Mark Morriss, a man who played to thousands at huge venues in the glory days of the 90s, must have had mixed feelings about turning out at the students union in Preston and performing to a crowd of, at a optimistic guess, 50.
It is like Lionel Messi, a decade down the line, playing for Halifax Town.
But credit to Morriss, frontman of former indie favourites The Bluetones, now flying solo, for delivering a show that was little short of terrific.
“For those of you at the front filming this,” the 41-year-old said, after bashing out Slight Return, which reached number two in 1996, “for God’s sake don’t put it on You Tube. There’ll be people saying ‘isn’t that the bloke who was on Top of the Pops once, why’s there no one watching him? Blimey he must have fallen on hard times‘.”

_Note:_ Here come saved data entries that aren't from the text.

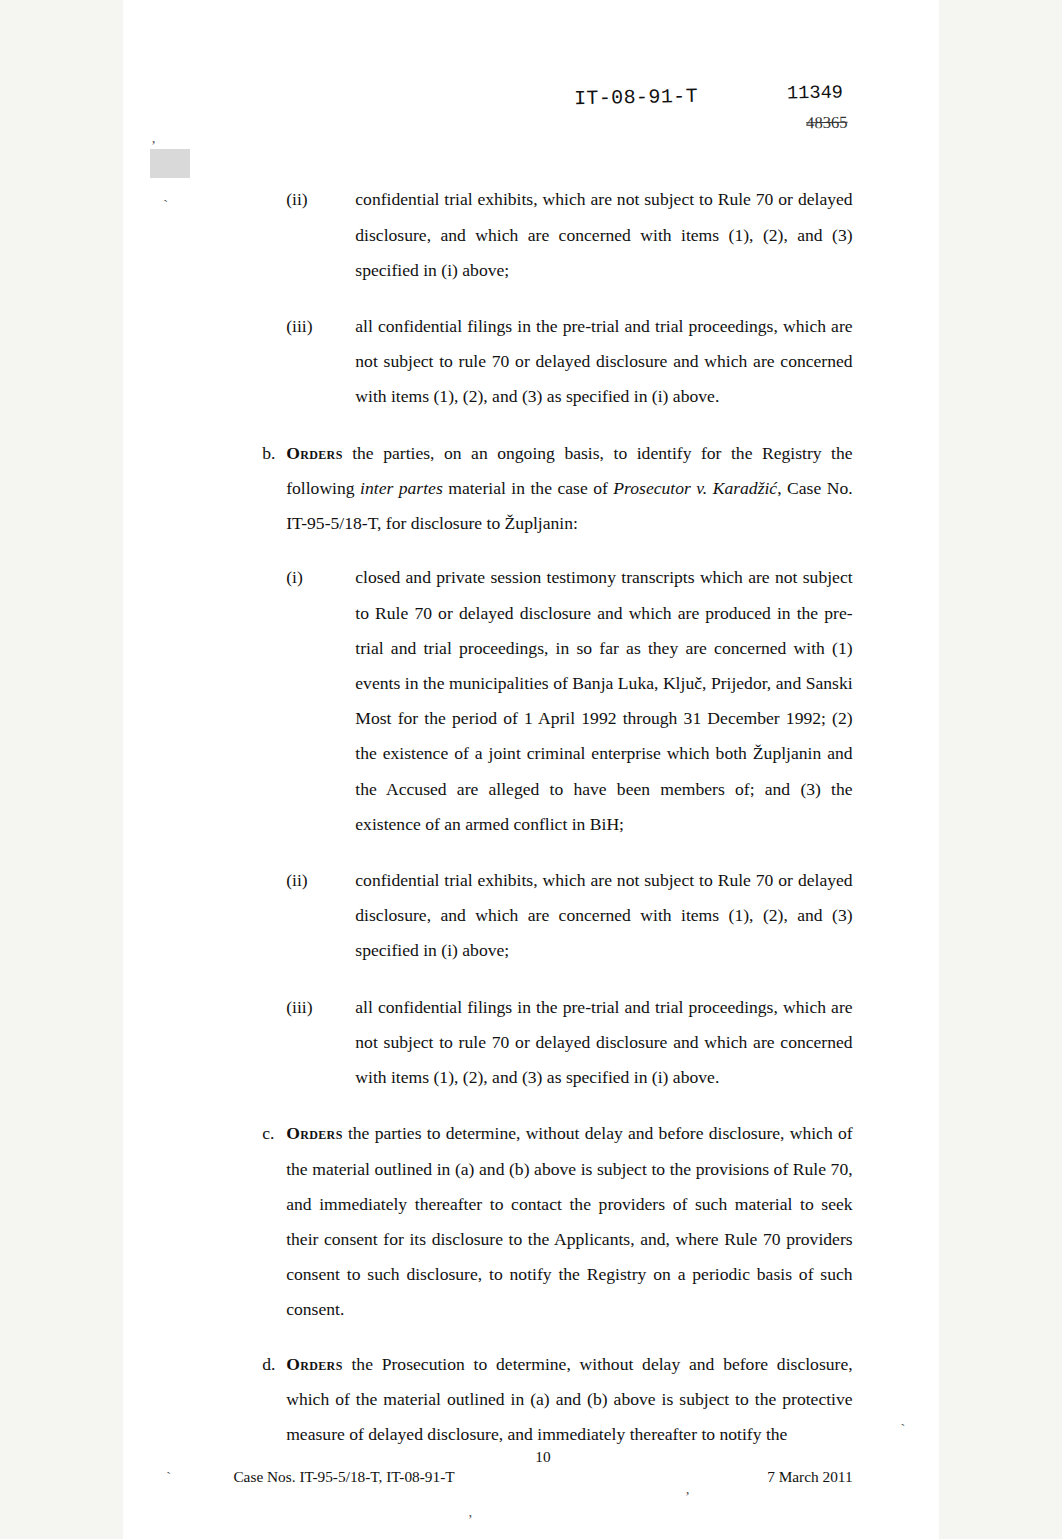IT-08-91-T
11349
48365
`
,
`
`
,
,
(ii)
confidential trial exhibits, which are not subject to Rule 70 or delayed disclosure, and which are concerned with items (1), (2), and (3) specified in (i) above;
(iii)
all confidential filings in the pre-trial and trial proceedings, which are not subject to rule 70 or delayed disclosure and which are concerned with items (1), (2), and (3) as specified in (i) above.
b.
Orders the parties, on an ongoing basis, to identify for the Registry the following inter partes material in the case of Prosecutor v. Karadžić, Case No. IT-95-5/18-T, for disclosure to Župljanin:
(i)
closed and private session testimony transcripts which are not subject to Rule 70 or delayed disclosure and which are produced in the pre-trial and trial proceedings, in so far as they are concerned with (1) events in the municipalities of Banja Luka, Ključ, Prijedor, and Sanski Most for the period of 1 April 1992 through 31 December 1992; (2) the existence of a joint criminal enterprise which both Župljanin and the Accused are alleged to have been members of; and (3) the existence of an armed conflict in BiH;
(ii)
confidential trial exhibits, which are not subject to Rule 70 or delayed disclosure, and which are concerned with items (1), (2), and (3) specified in (i) above;
(iii)
all confidential filings in the pre-trial and trial proceedings, which are not subject to rule 70 or delayed disclosure and which are concerned with items (1), (2), and (3) as specified in (i) above.
c.
Orders the parties to determine, without delay and before disclosure, which of the material outlined in (a) and (b) above is subject to the provisions of Rule 70, and immediately thereafter to contact the providers of such material to seek their consent for its disclosure to the Applicants, and, where Rule 70 providers consent to such disclosure, to notify the Registry on a periodic basis of such consent.
d.
Orders the Prosecution to determine, without delay and before disclosure, which of the material outlined in (a) and (b) above is subject to the protective measure of delayed disclosure, and immediately thereafter to notify the
10
Case Nos. IT-95-5/18-T, IT-08-91-T 7 March 2011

He was refreshingly self-deprecating throughout, impressive from an artist who had more success than most - no less than 13 top 40 singles and three top 10 albums in a career that’s lasted 16 years and counting.
His set on Friday mixed old favourites - Bluetonic, Marblehead Johnson, Sleazy Bed Track - with material from a new solo album due later this year.
Judging from the superb opener - It’s Hard to be Good all of the Time - his new stuff will be worth listening to.
Morriss was a joy to watch, powerful voice combined with melodic guitar, and talkative and witty between songs.
Just a pity there weren’t more to see it.